The day before that was my birthday - a long, hard workday at Chantal's wedding. It was a great wedding, and I loved spending all that time with them, and I have a million fantastic photos, but the night before I'd barely slept (too narrow a bed, too fluctuating heat, not good at blanket sharing) so it was quite a haul to get through the whole day, from a 6:30am wake up call to the 6:30pm finish. Paul and I then went to Keo's to celebrate a successful wedding and my birthday, but the food was way below their usual caliber (I'd been actively looking forward to eating there again for almost 3 months) and though we told two staff when they asked about our meals that it was below our usual standards for Keos, we weren't offered a discounted meal - bad form, folks. Bad form. I wonder if they've switched cooks or something. Anyway, that was disappointing.
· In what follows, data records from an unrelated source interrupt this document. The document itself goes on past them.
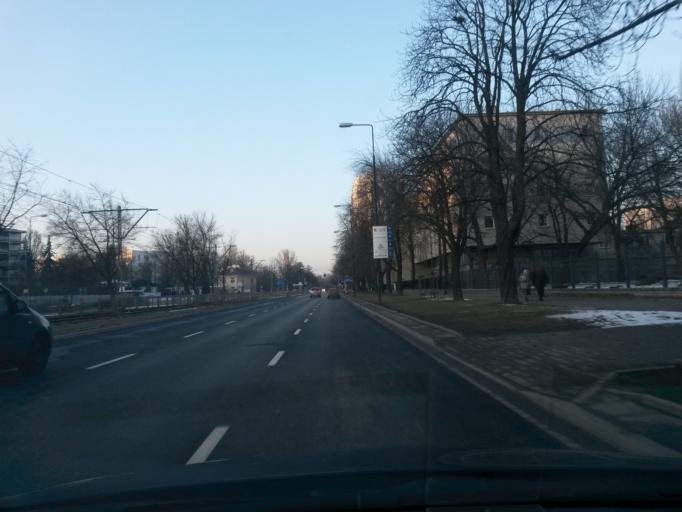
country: PL
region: Masovian Voivodeship
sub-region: Warszawa
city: Ochota
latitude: 52.2043
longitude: 20.9999
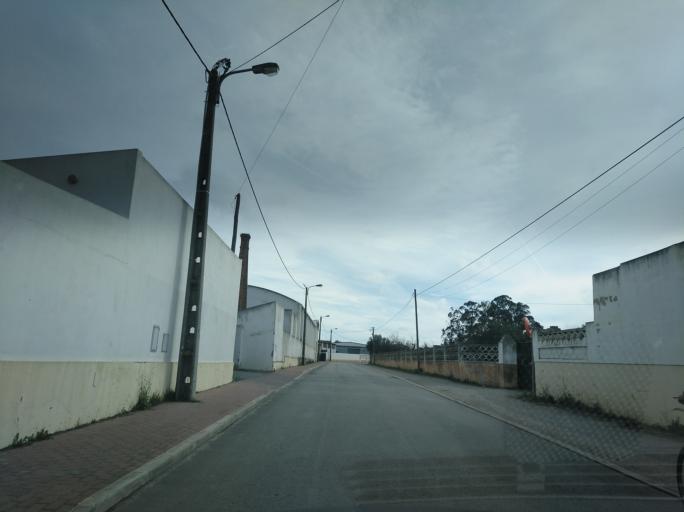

The day before that we'd driven in to Saskatoon, leaving stupid early in the morning to get there in time to set up the photobooth at the reception hall and attend the rehearsal, which was good. As weddings go, Paul and I were really impressed with it in many ways, and we've seen our fair share, particularly this year.
I barely remember the Thursday previous, but the Wednesday before that I picked up Paul's Mom at the bus station and later got to meet and hold Claire, our new niece, for the first time. She's beautiful, with a shock of unruly hair just like her Dad and a nose like her mom, and I'm looking forward to seeing her again tomorrow night, which is the current plan.